Logistikkonzepte, die diese und andere Versorgungsprobleme beim Kunden erst gar nicht aufkommen lassen, stehen bei Henskes seit geraumer Zeit im Mittelpunkt. Der Distributor aus Laatzen setzt zudem auf direkte Kontakte zu seinen asiatischen, amerikanischen und europäischen Herstellern, um zuverlässige Liefer- und Preiskonditionen sicherzustellen. Auf der Linecard des Distributors finden sich rund 20 Franchise-Linien aus den Segmenten Halbleiter, passive Bauelemente und Elektromechanik. Zu den Schlüssellieferanten zählen u.a. Arcotronics, Diotec, ECC, Omron, Rohm und Varta.

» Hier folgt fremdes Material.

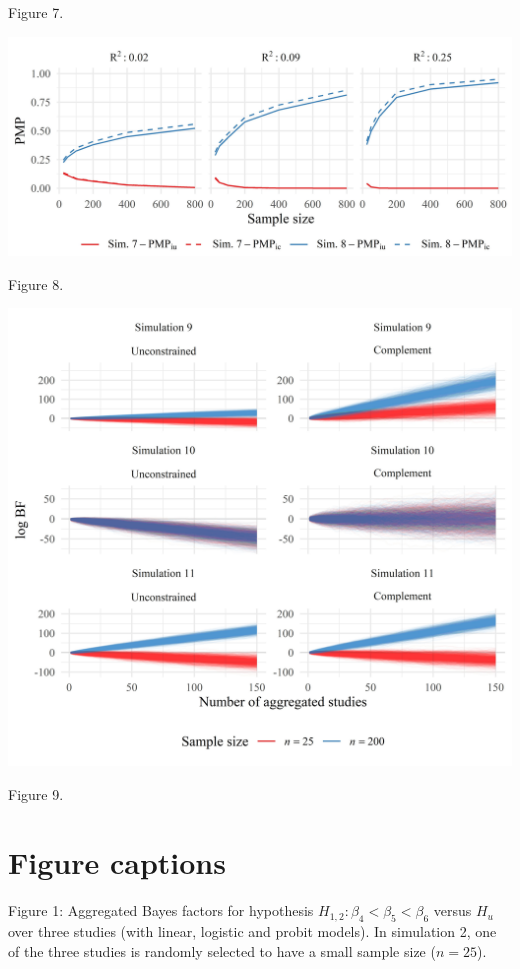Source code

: \documentclass[
]{interact}
\begin{document}
Figure 7.

\includegraphics[width=1\textwidth,height=\textheight]{figures/figure-8.jpeg}

Figure 8.

\includegraphics[width=1\textwidth,height=\textheight]{figures/figure-9.jpeg}

Figure 9.

\hypertarget{figure-captions}{%
\section{Figure captions}\label{figure-captions}}

Figure 1: Aggregated Bayes factors for hypothesis
\(H_{1,2}: \beta_4 < \beta_5 < \beta_6\) versus \(H_u\) over three
studies (with linear, logistic and probit models). In simulation 2, one
of the three studies is randomly selected to have a small sample size
(\(n = 25\)).
\end{document}
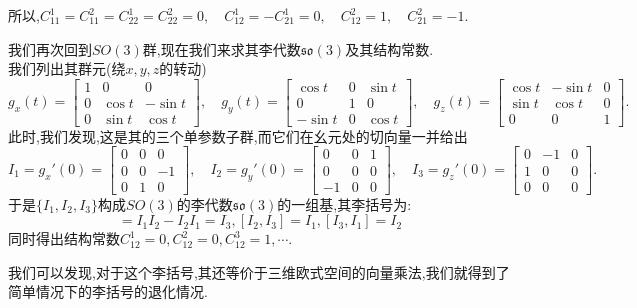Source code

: \begin{example}
\begin{equation}
	\end{equation}
	所以,$C_{11}^1=C_{11}^2=C_{22}^1=C_{22}^2=0,\quad C_{12}^1=-C_{21}^1=0,\quad C_{12}^2=1,\quad C_{21}^2=-1.$
\end{example}
\begin{example}
	我们再次回到$SO(3)$群,现在我们来求其李代数$\mathfrak{so}(3)$及其结构常数.\\
	我们列出其群元(绕$x,y,z$的转动)
	\begin{equation}
		g_{x}(t)=\begin{bmatrix}1&0&0\\0&\cos t&-\sin t\\0&\sin t&\cos t\end{bmatrix},\quad g_y(t)=\begin{bmatrix}\cos t&0&\sin t\\0&1&0\\-\sin t&0&\cos t\end{bmatrix},\quad g_{z}(t)=\begin{bmatrix}\cos t&-\sin t&0\\\sin t&\cos t&0\\0&0&1\end{bmatrix}.
	\end{equation}
	此时,我们发现,这是其的三个单参数子群,而它们在幺元处的切向量一并给出
	\begin{equation}
		I_{1}=g_{x}'(0)=\begin{bmatrix}0&0&0\\0&0&-1\\0&1&0\end{bmatrix},\quad I_{2}=g_{y}'(0)=\begin{bmatrix}0&0&1\\0&0&0\\-1&0&0\end{bmatrix},\quad I_{3}=g_{z}'(0)=\begin{bmatrix}0&-1&0\\1&0&0\\0&0&0\end{bmatrix}.
	\end{equation}
	于是$\{I_1,I_2,I_3\}$构成$SO(3)$的李代数$\mathfrak{so}(3)$的一组基,其李括号为:
	\begin{equation}
		[I_1,I_2]=I_1I_2-I_2I_1=I_3,[I_2,I_3]=I_1,[I_3,I_1]=I_2
	\end{equation}
	同时得出结构常数$C_{12}^{ 1}=0,C_{12}^{ 2}=0,C_{12}^{ 3}=1,\cdots.$
	
	我们可以发现,对于这个李括号,其还等价于三维欧式空间的向量乘法,我们就得到了简单情况下的李括号的退化情况.
\end{example}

Der Bereich Logistik wurde in den vergangenen Monaten erweitert und umfasst verschiedene Lösungen, die auf die Bedürfnisse des jeweiligen Kunden zugeschnitten sind. Für Sennheiser beispielsweise praktiziert der Distributor seit einem Jahr an allen Fertigungsstellen ein »Vendor Managed Inventory«-Konzept (VMI) mit dem Ziel, den Kunden vom Managen des Lagerbestandes zu entlasten. Nach einer Basisvereinbarung über Art, Menge und Beschaffungszeitraum der Bauteile genügen in Folge regelmäßige Meldungen des Fertigungsdurchsatzes per Mail oder EDI. Das darauf basierende Tuning der Beschaffungskette und die Steuerung des Lagerbestandes nimmt Henskes dem Kunden ab.